File /etc/laptop-mode/conf.d/wireless-power.conf, set:

WIRELESS_BATT_POWER_SAVING=0

And restart.
Comment 37 Daniel Pecos 2021-12-15 22:00:59 UTC
(In reply to Daniel Pecos from comment #36)
> Quick update on my previous message, disabling power save on battery for
> wireless interfaces in laptop-mode-tools avoids the issue:
> 
> File /etc/laptop-mode/conf.d/wireless-power.conf, set:
> 
> WIRELESS_BATT_POWER_SAVING=0
> 
> And restart.

Not really :(

There is something else going on, as with the same config, most of the times the interface is not available after restart yet.

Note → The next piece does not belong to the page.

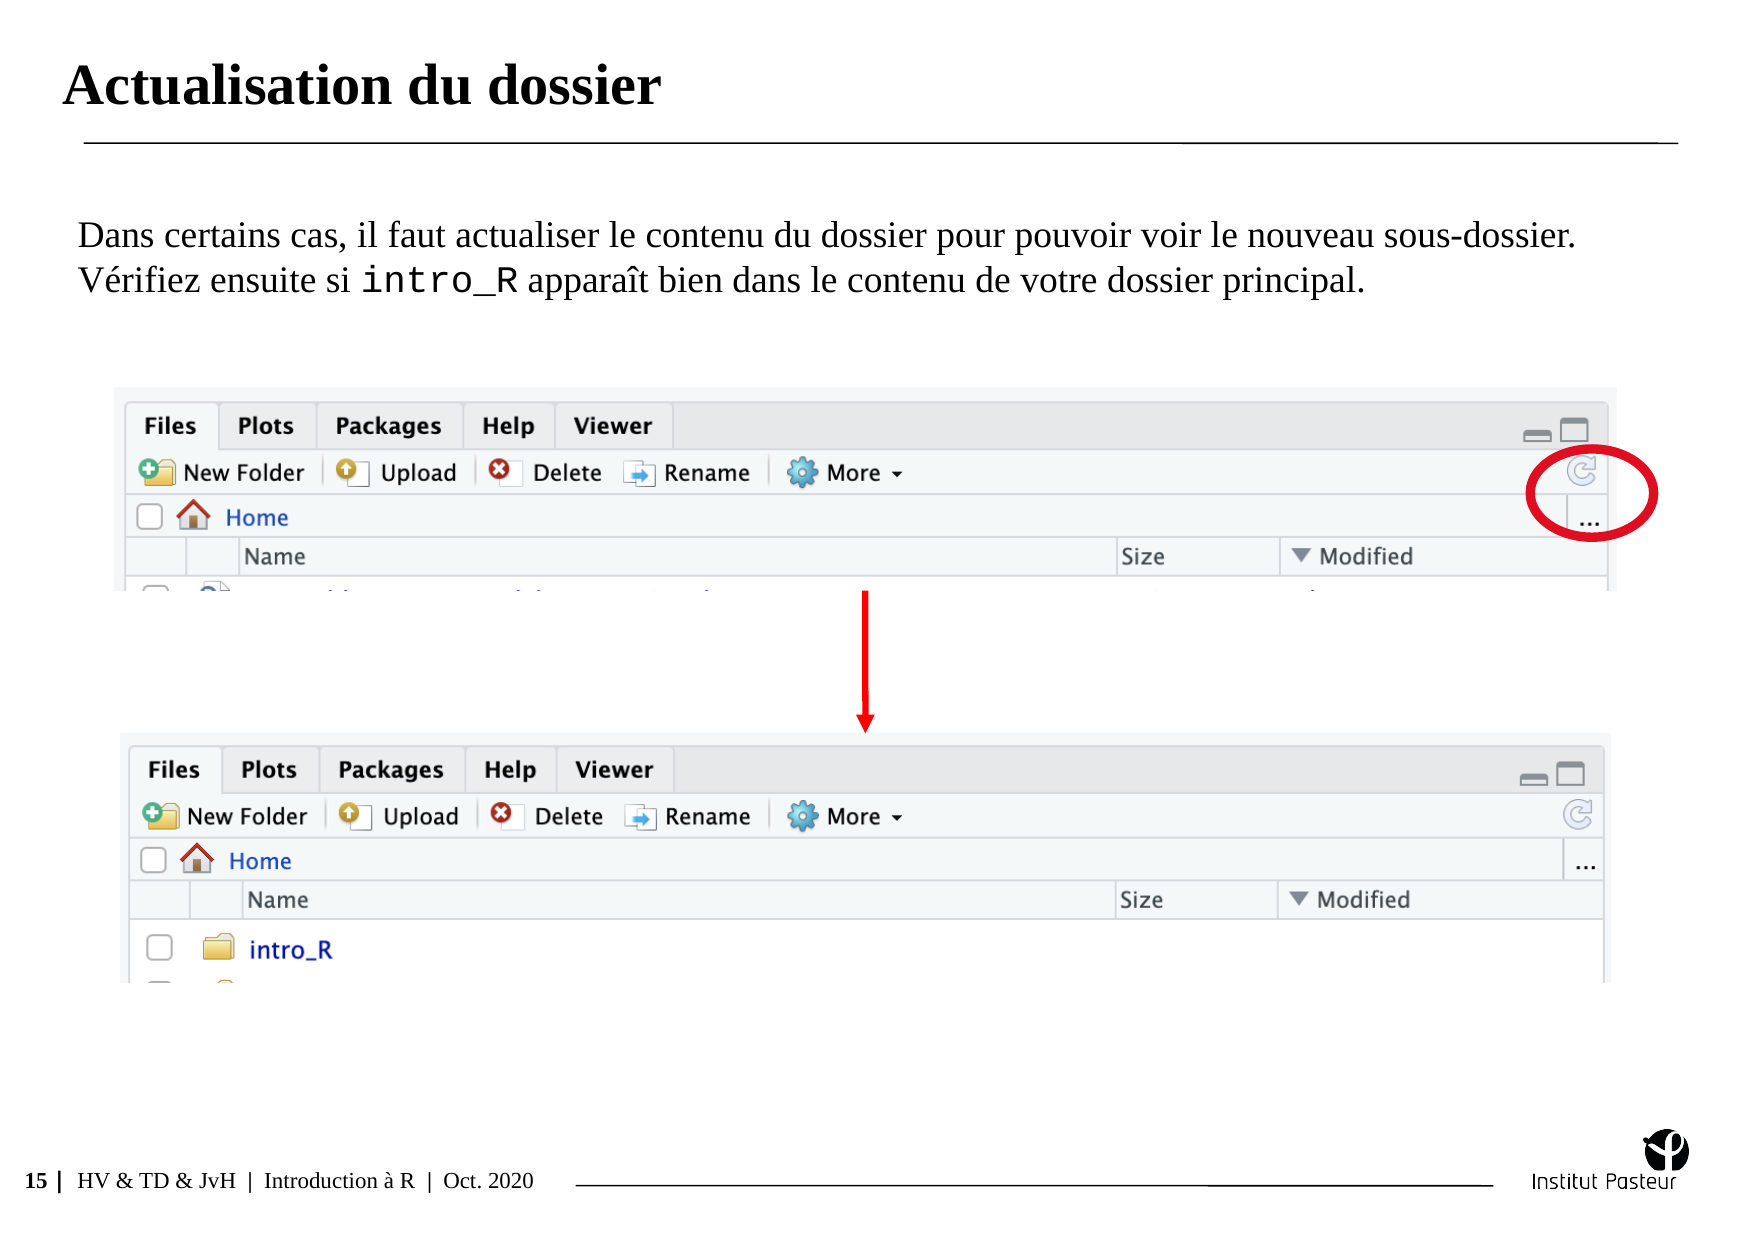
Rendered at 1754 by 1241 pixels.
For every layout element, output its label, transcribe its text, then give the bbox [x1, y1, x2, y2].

I'll keep investigating...
Comment 38 Johannes Berg 2023-01-05 16:31:27 UTC
Eh, well, I guess this one kind of fell through the cracks and it's been a year now.

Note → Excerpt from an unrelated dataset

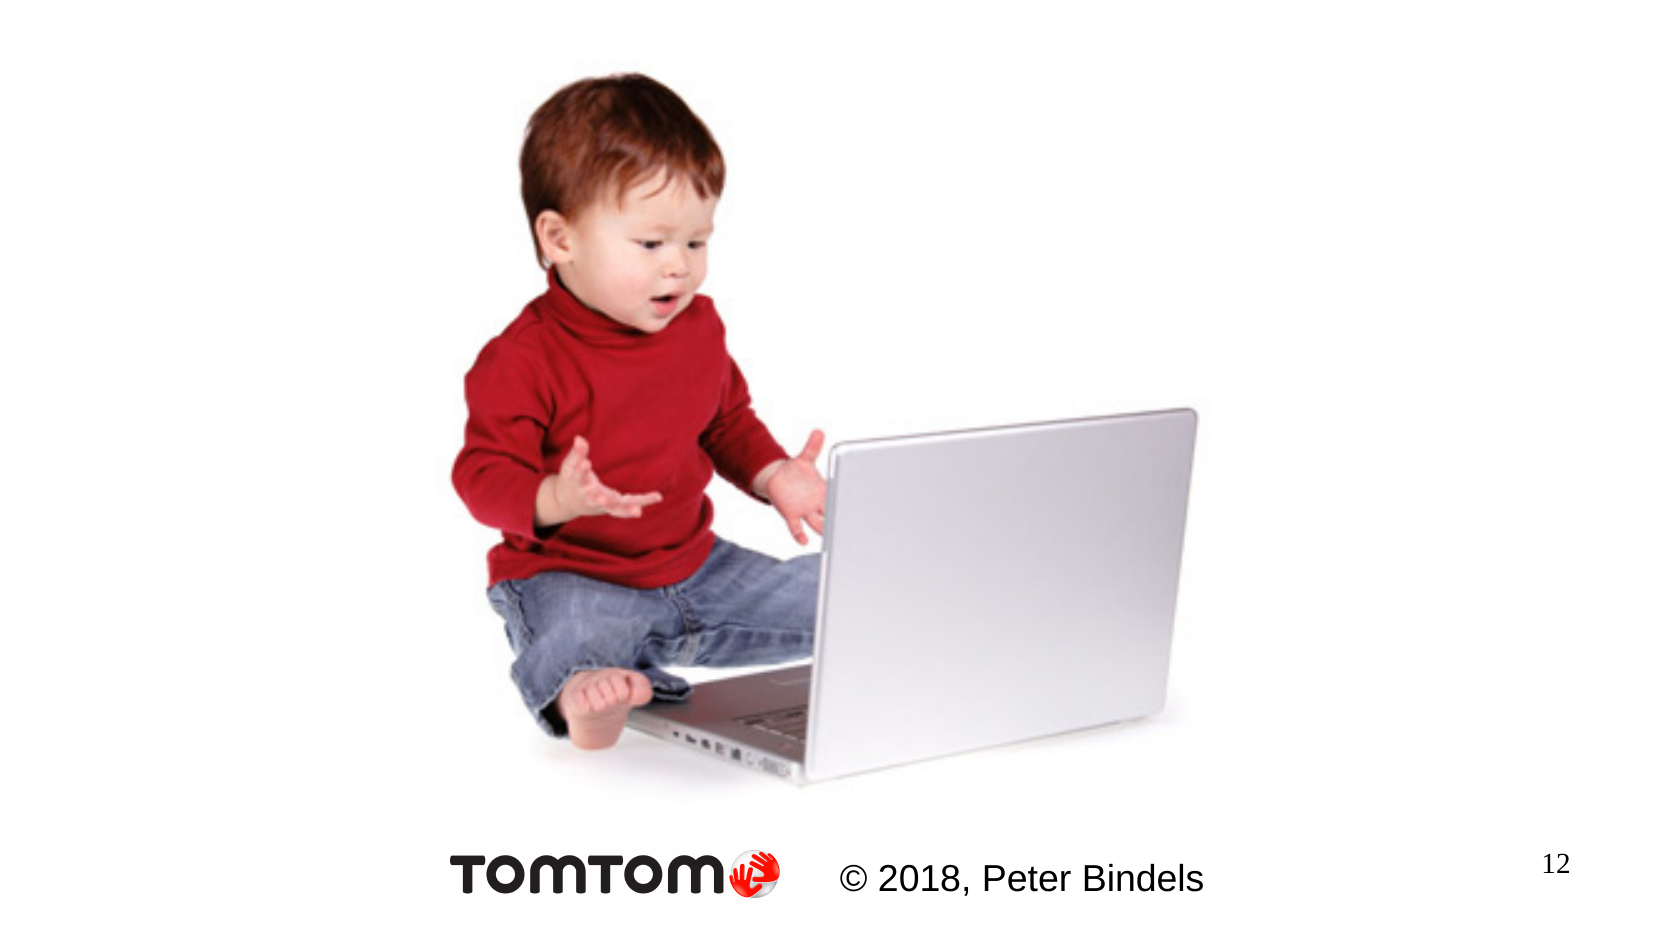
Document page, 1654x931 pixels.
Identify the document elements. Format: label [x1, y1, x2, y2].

picture [435, 40, 1220, 826]
picture [450, 847, 784, 905]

Anyone still seeing these issues?
Comment 39 gustavo 2023-01-05 16:38:59 UTC
working fine under newer kernels :)

El 5/1/23 a las 17:31, bugzilla-daemon@kernel.org escribió:
>
> https://urldefense.com/v3/__https://bugzilla.kernel.org/show_bug.cgi?id=212457__;!!D9dNQwwGXtA!R3kOTPTEmI9iuIZ6du4vIoBS9iQzcy8iSY9_0_8humvtUn-xLrR8MTyx_-Tc3vbdad77bN58Che3V0Hab8fI1UCHnA$
>
> --- Comment #38 from Johannes Berg (johannes@sipsolutions.net) ---
> Eh, well, I guess this one kind of fell through the cracks and it's been a
> year
> now.
>
> Anyone still seeing these issues?
>
Comment 40 Bob Reid 2023-10-18 20:19:00 UTC
(In reply to Johannes Berg from comment #38)
> Eh, well, I guess this one kind of fell through the cracks and it's been a
> year now.
> 
> Anyone still seeing these issues?

Unfortunately, still occurring w kernels 6.2x and 6.5x (various distros tried, currently Fedora 38 Cinnamon), Ryzen 5 3500C on a converted Thinkpad C13 Yoga Chromebook running mrchromebox.tech latest firmware. Many noob apologies if I am in the wrong place, but I am trying to get to the bottom of this error for resolution's sake because I LOVE this hardware.